Convert the lines below into a JSON list of strings, with one string per line and no entries for blank lines. Leave the pictures out of the answer.
══ SUPPLIED MATERIAL
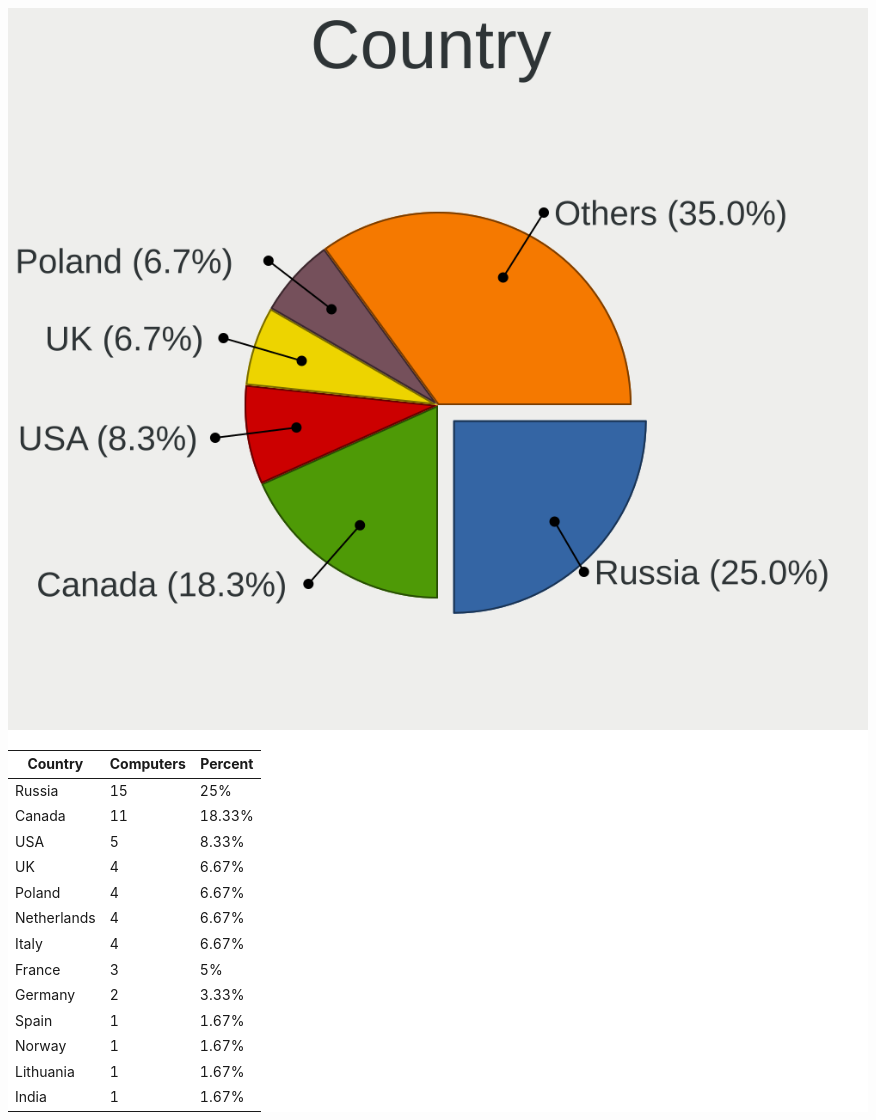 ![Country](./All/images/pie_chart_bsd/node_location.svg)


| Country     | Computers | Percent |
|-------------|-----------|---------|
| Russia      | 15        | 25%     |
| Canada      | 11        | 18.33%  |
| USA         | 5         | 8.33%   |
| UK          | 4         | 6.67%   |
| Poland      | 4         | 6.67%   |
| Netherlands | 4         | 6.67%   |
| Italy       | 4         | 6.67%   |
| France      | 3         | 5%      |
| Germany     | 2         | 3.33%   |
| Spain       | 1         | 1.67%   |
| Norway      | 1         | 1.67%   |
| Lithuania   | 1         | 1.67%   |
| India       | 1         | 1.67%   |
════
EXERCISE RESPONSE:
[
  " ![Country](./All/images/pie_chart_bsd/node_location.svg)",
  "| Country     | Computers | Percent |",
  "|-------------|-----------|---------|",
  "| Russia      | 15        | 25%     |",
  "| Canada      | 11        | 18.33%  |",
  "| USA         | 5         | 8.33%   |",
  "| UK          | 4         | 6.67%   |",
  "| Poland      | 4         | 6.67%   |",
  "| Netherlands | 4         | 6.67%   |",
  "| Italy       | 4         | 6.67%   |",
  "| France      | 3         | 5%      |",
  "| Germany     | 2         | 3.33%   |",
  "| Spain       | 1         | 1.67%   |",
  "| Norway      | 1         | 1.67%   |",
  "| Lithuania   | 1         | 1.67%   |",
  "| India       | 1         | 1.67%   |"
]